■ **Set exercise**: Copy out again, word for word, the part of the records that opens with the line containing "phylum: Chordata" and closes with the line containing "common name: Springfrø", including both of those lines.

Raw records
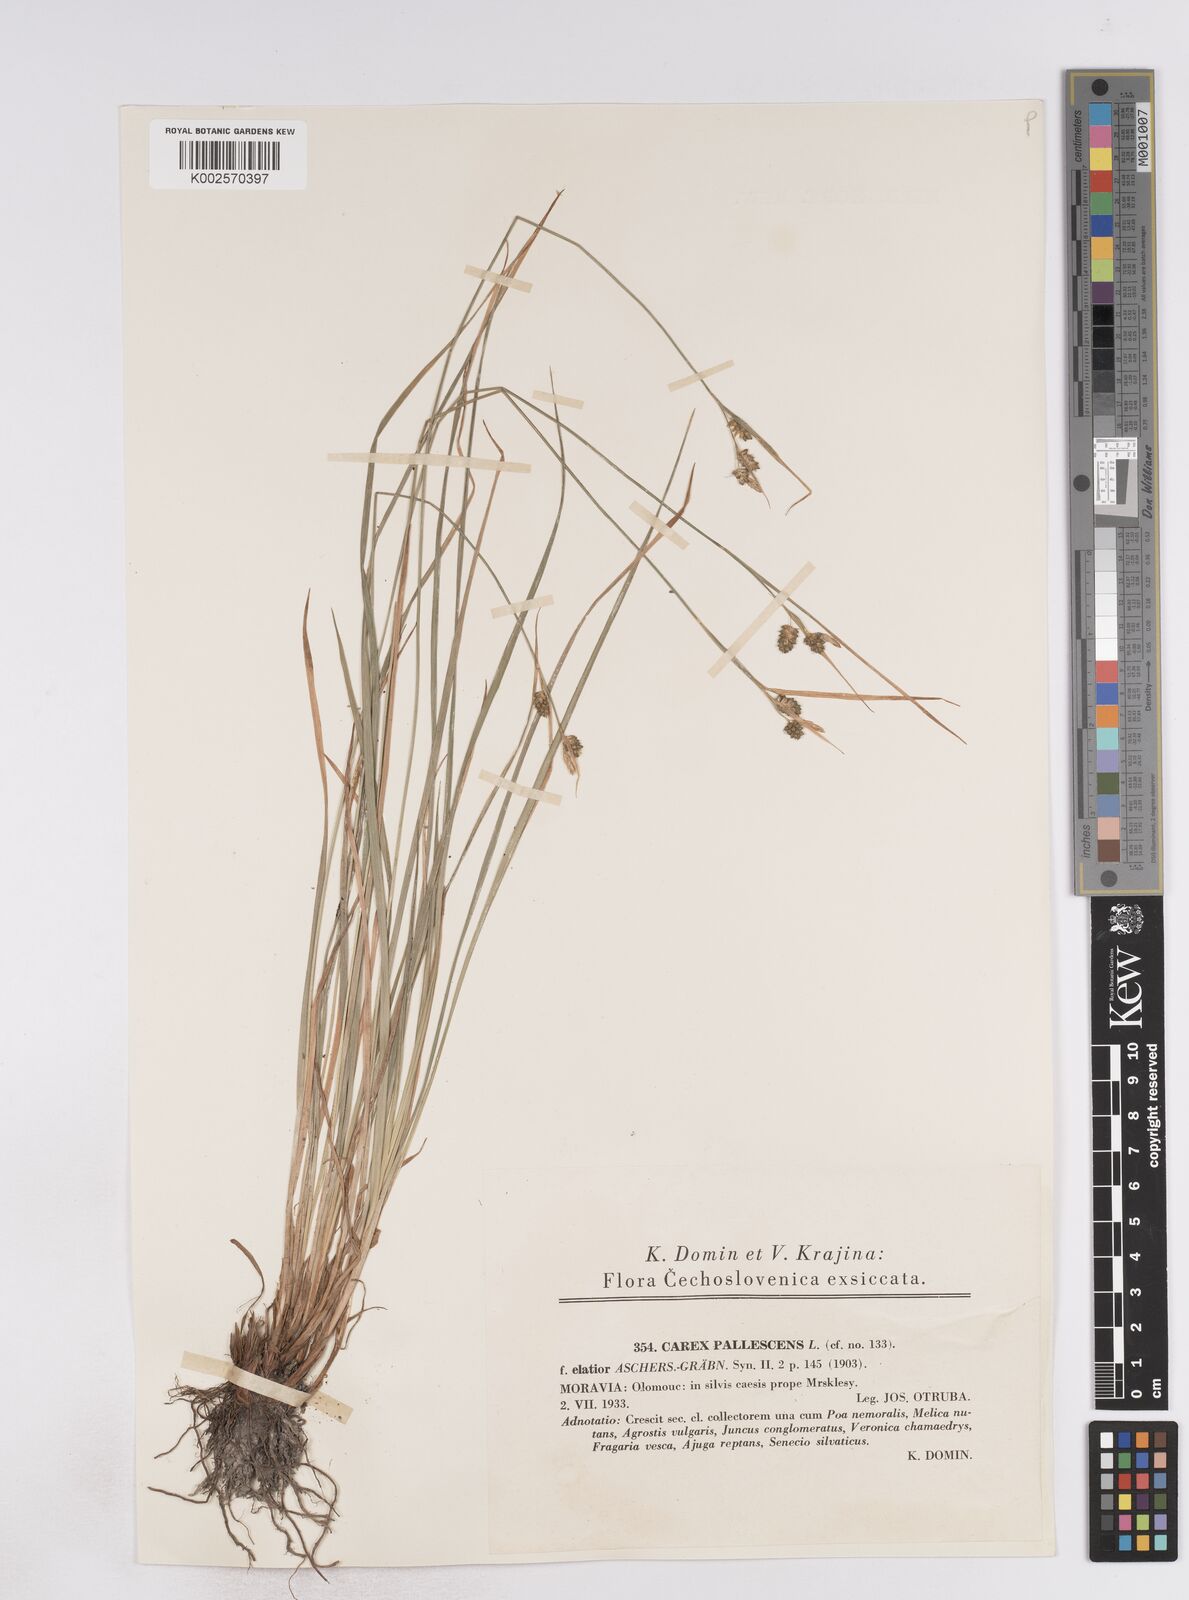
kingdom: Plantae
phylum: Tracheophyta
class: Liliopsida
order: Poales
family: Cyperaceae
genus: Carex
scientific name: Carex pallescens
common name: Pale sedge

---

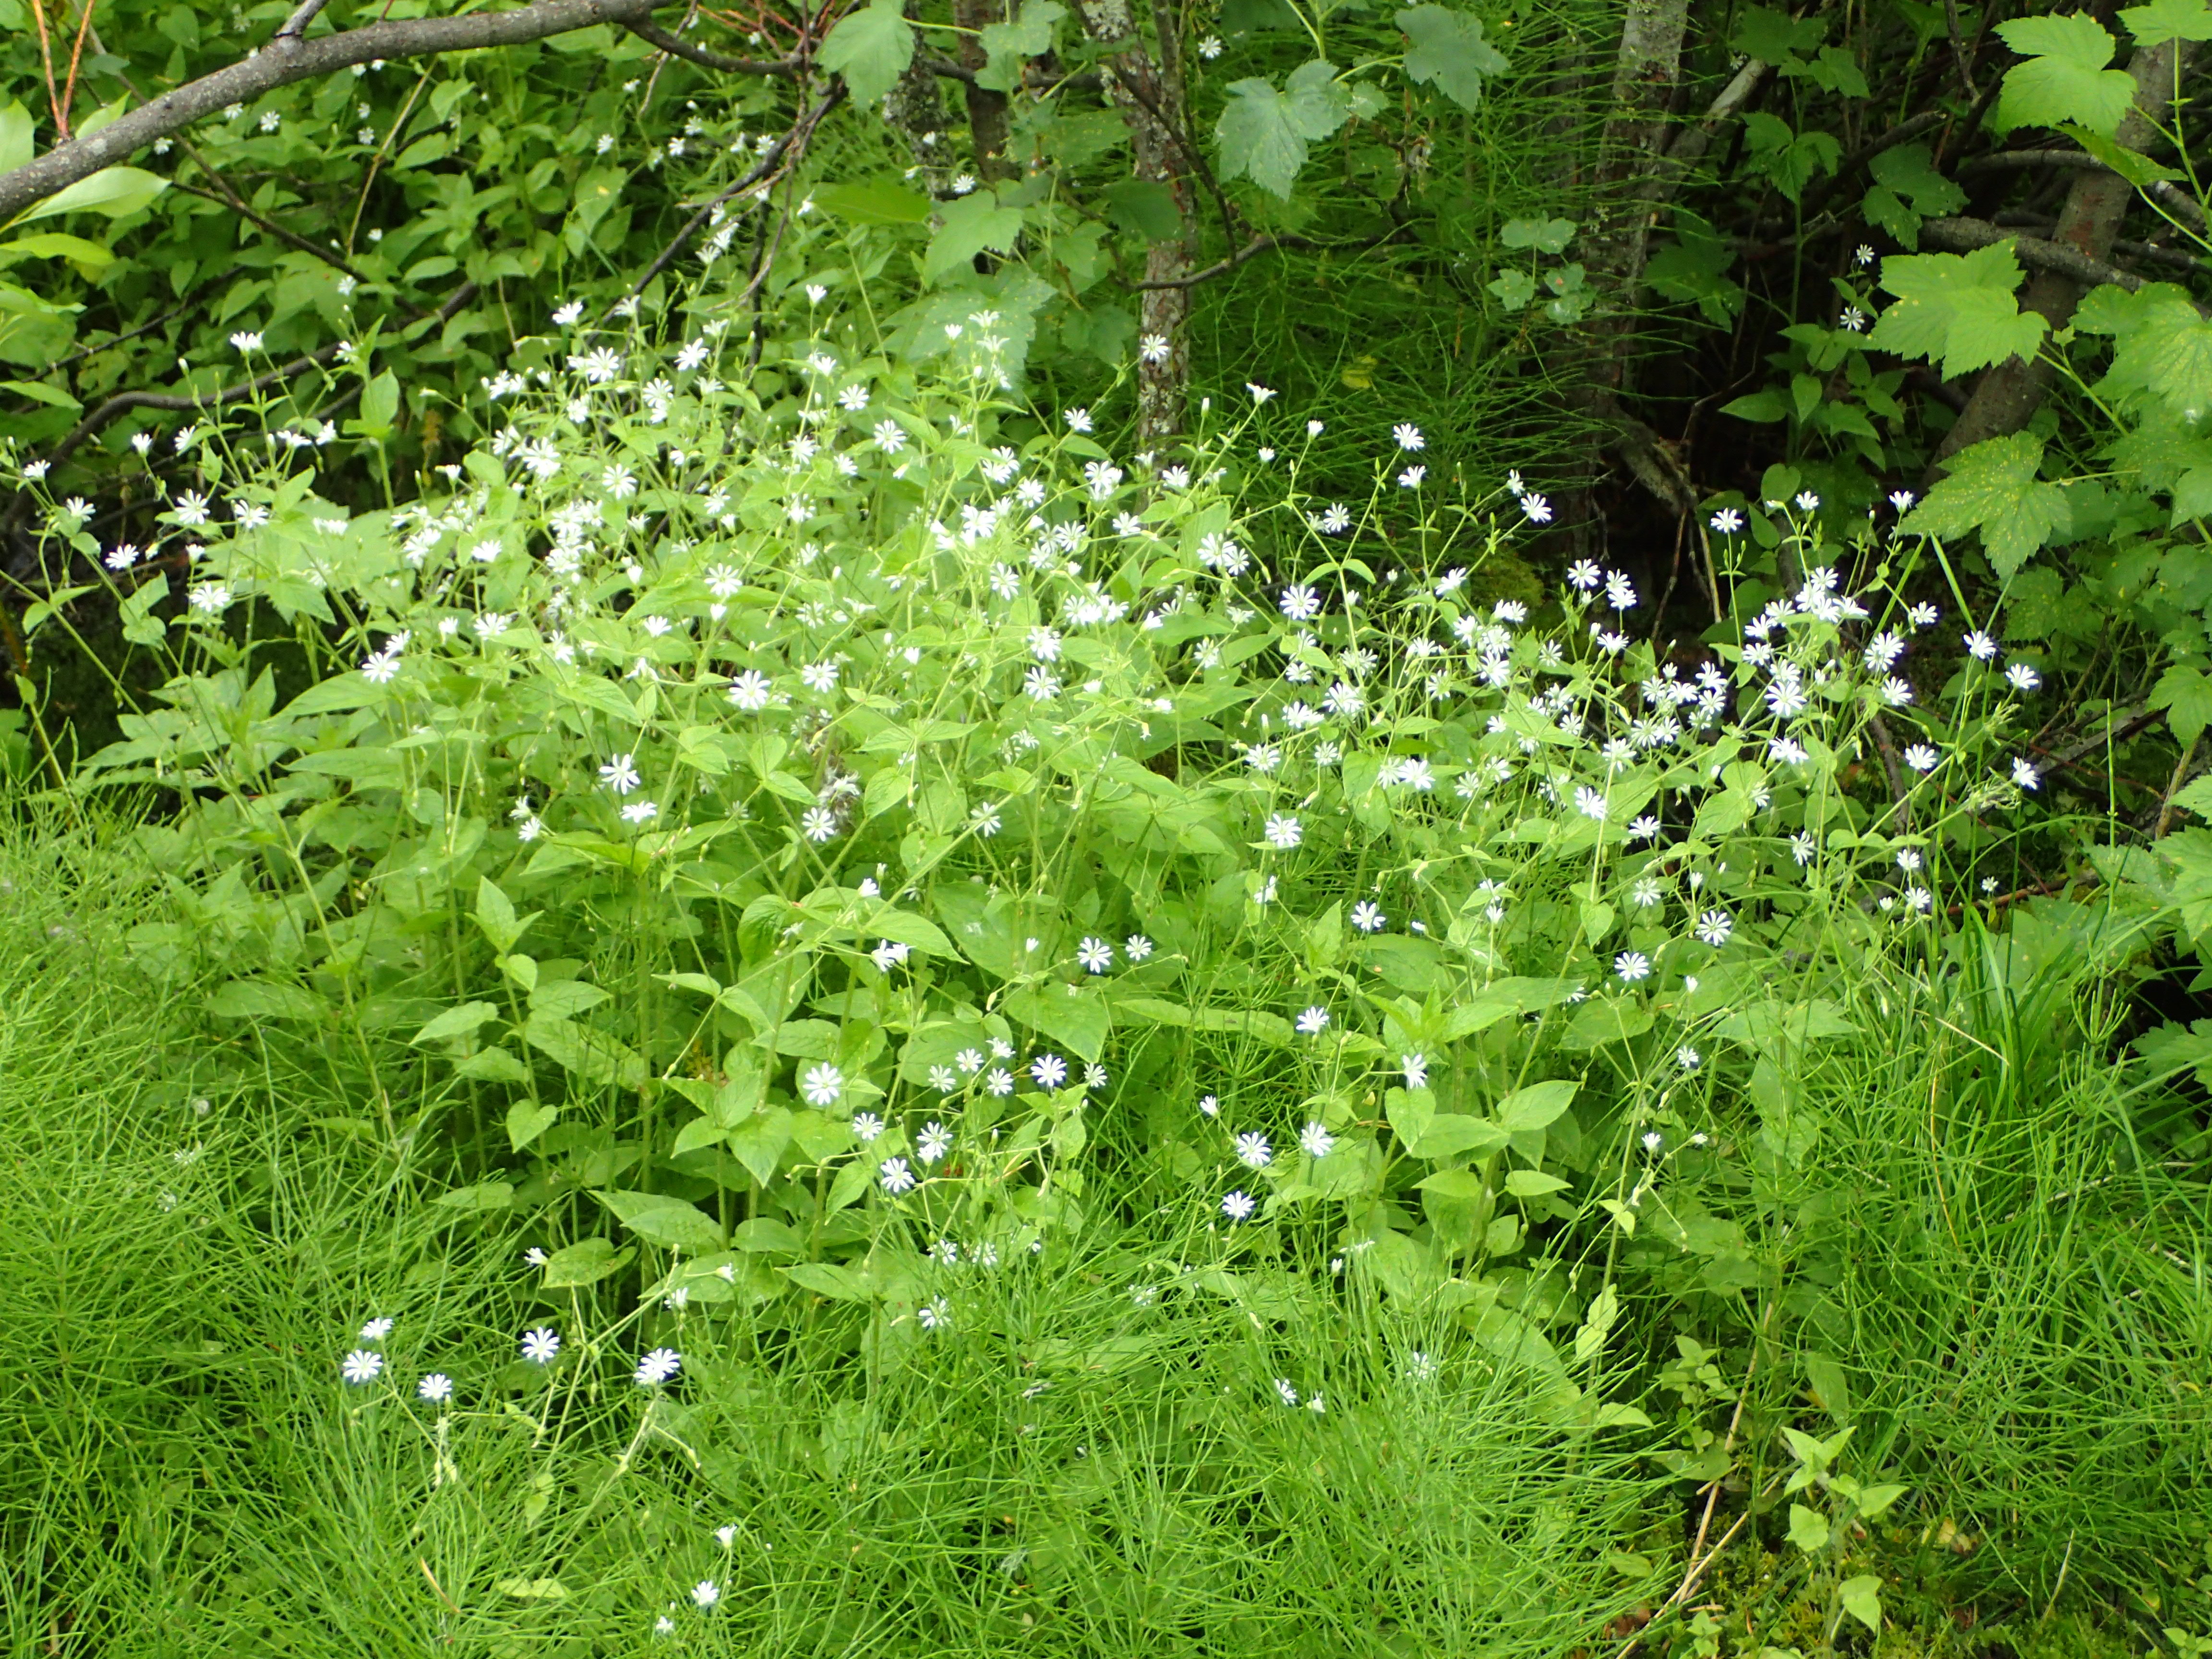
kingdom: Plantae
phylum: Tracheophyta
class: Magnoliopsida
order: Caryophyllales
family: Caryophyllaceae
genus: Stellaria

---

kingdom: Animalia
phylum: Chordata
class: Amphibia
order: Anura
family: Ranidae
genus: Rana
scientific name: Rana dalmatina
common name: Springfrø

■ **Response**:
phylum: Chordata
class: Amphibia
order: Anura
family: Ranidae
genus: Rana
scientific name: Rana dalmatina
common name: Springfrø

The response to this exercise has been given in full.